In an opinion issued on May 9, 2014, the U.S Court of International Trade (CIT) ruled against Ford Motor Company in a case in which Ford argued that CBP's requirements relating to certificates of origin should be similar whether the claims are made in a reconciliation context or a NAFTA post-import context since both are made pursuant to 19 U.S.C. 1520(d).

For the purposes of traditional NAFTA eligibility under 19 U.S.C. 1520(d), the requirement is that importers actually present certificates of origin when making a claim. Ford failed to do so in the factual circumstances underlying the case. For the purposes of making a post-import preference claim in the context of a reconciliation program, however, CBP's practice is to waive the need to present certificates of origin and only require that importers possess them.

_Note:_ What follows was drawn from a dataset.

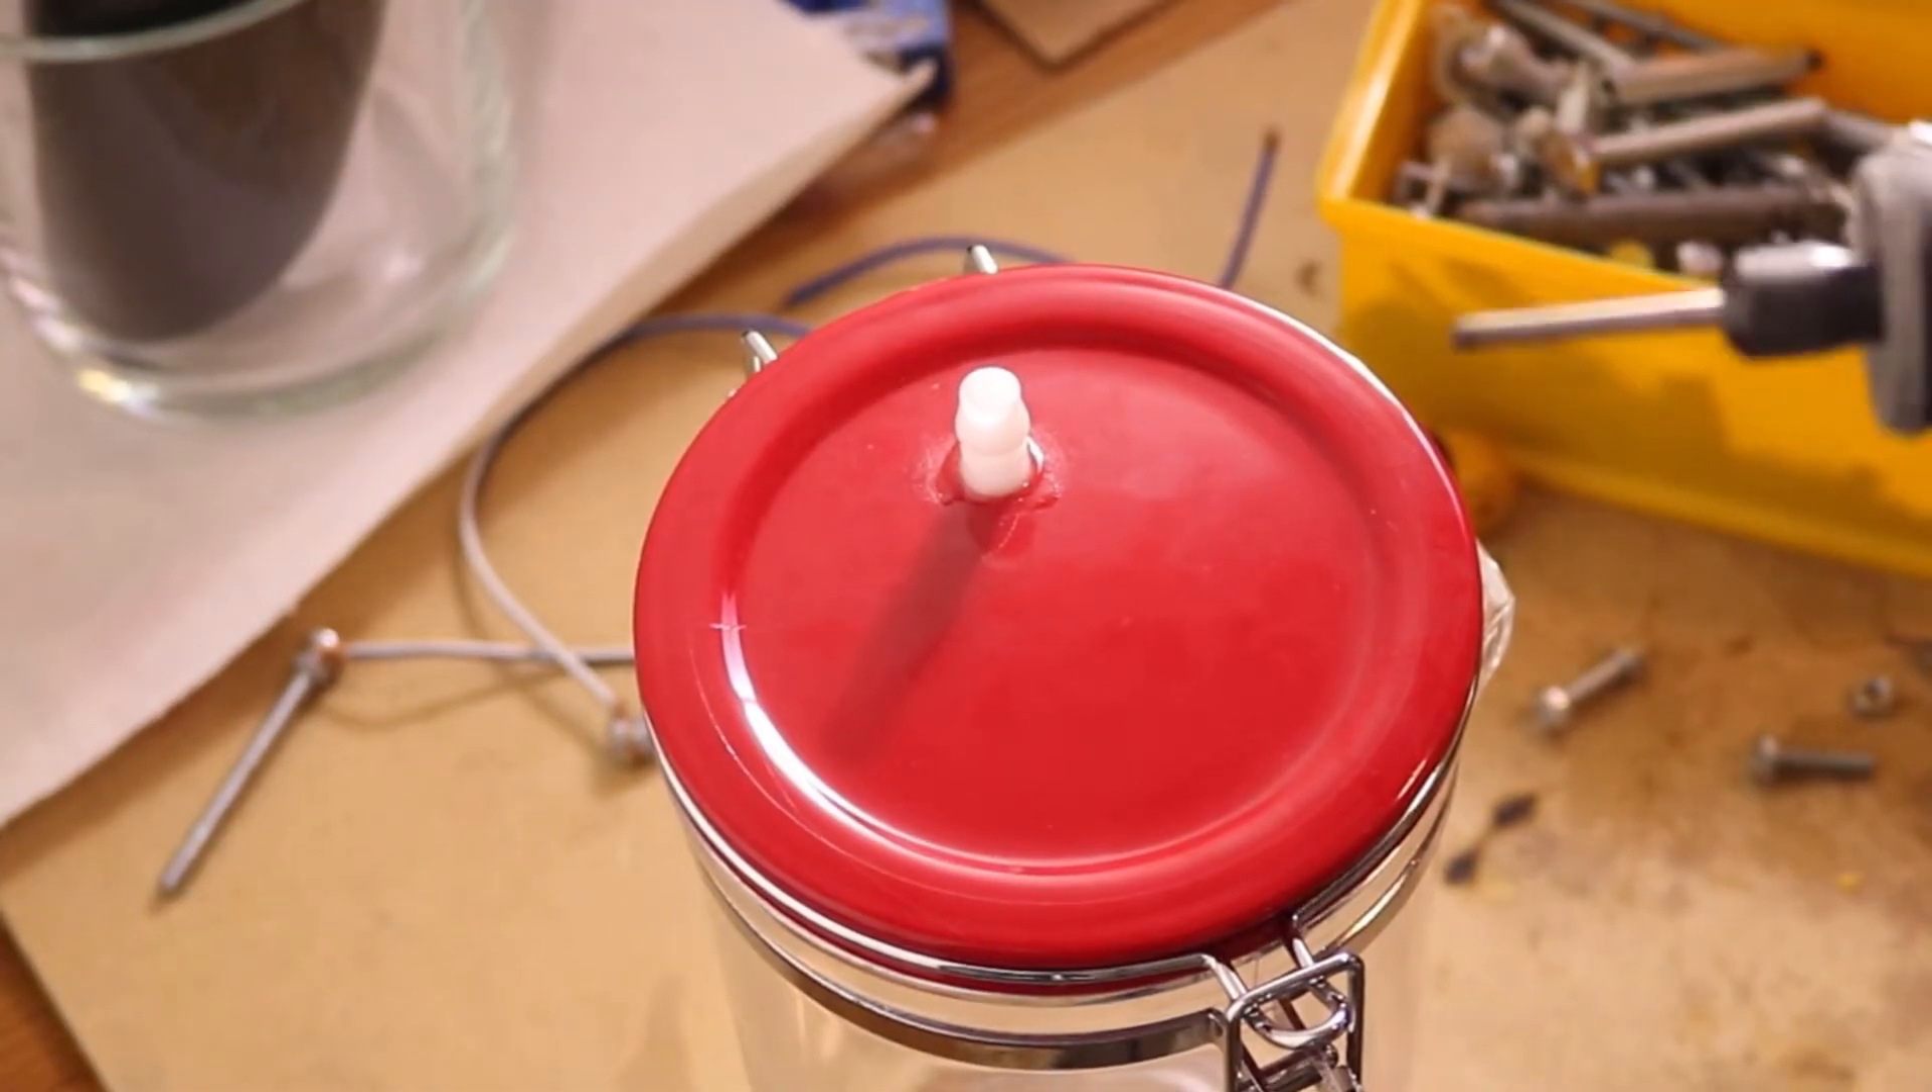For the gas output I drilled a hole in the lid of the container and glued in a hose fitting.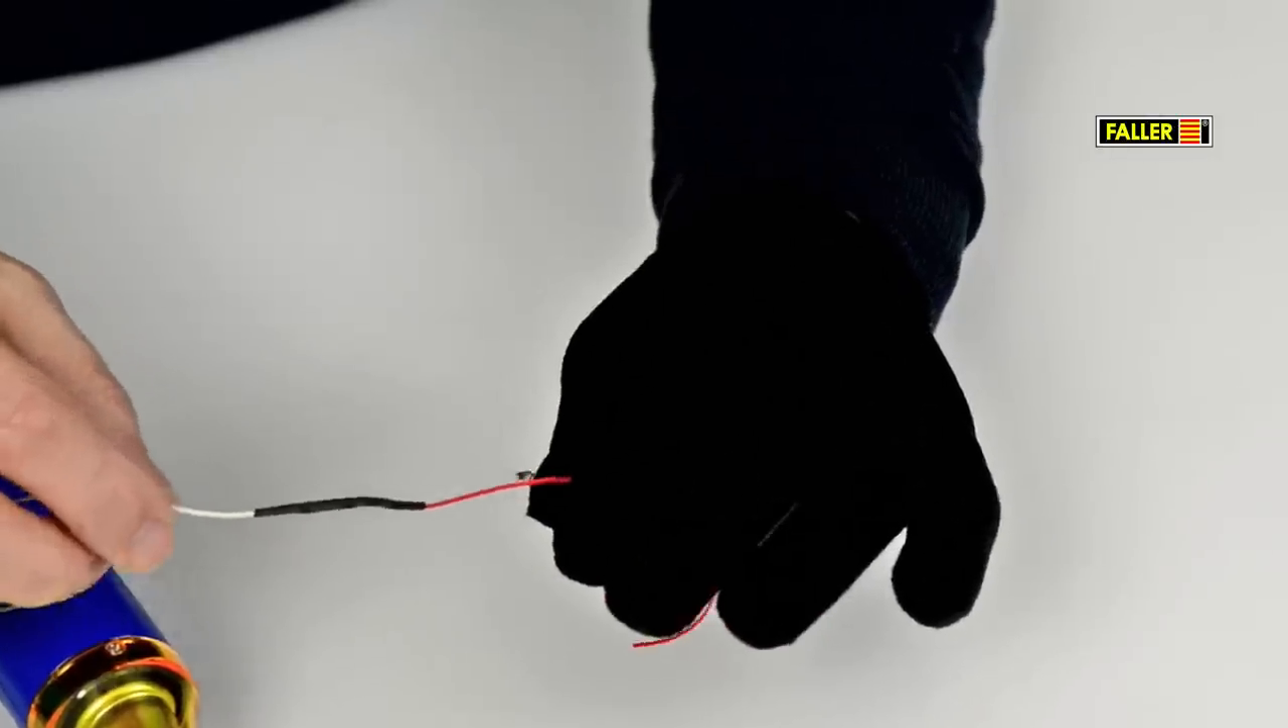Und damit sind wir eigentlich fertig. Der Schrumpfschlauch ist dran.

According to the CIT, deciding the case on remand from the Court of Appeals for the Federal Circuit, CBP's practice of differentiating between the two scenarios was acceptable even though 19 U.S.C. 1520(d) applies to both. The CIT accepted CPB's explanation that because the reasoning for the waiver practice is different in the reconciliation context as compared to the traditional post-entry context, CBP was not taking an impermissibly contradictory interpretation of 19 U.S.C. 1520(d) in two different situations, but rather applying that statute appropriately in the context of two different statutory schemes; one which controls the reconciliation process, for which streamlining and automation are an integral part, and the other controlling only post-entry NAFTA claims.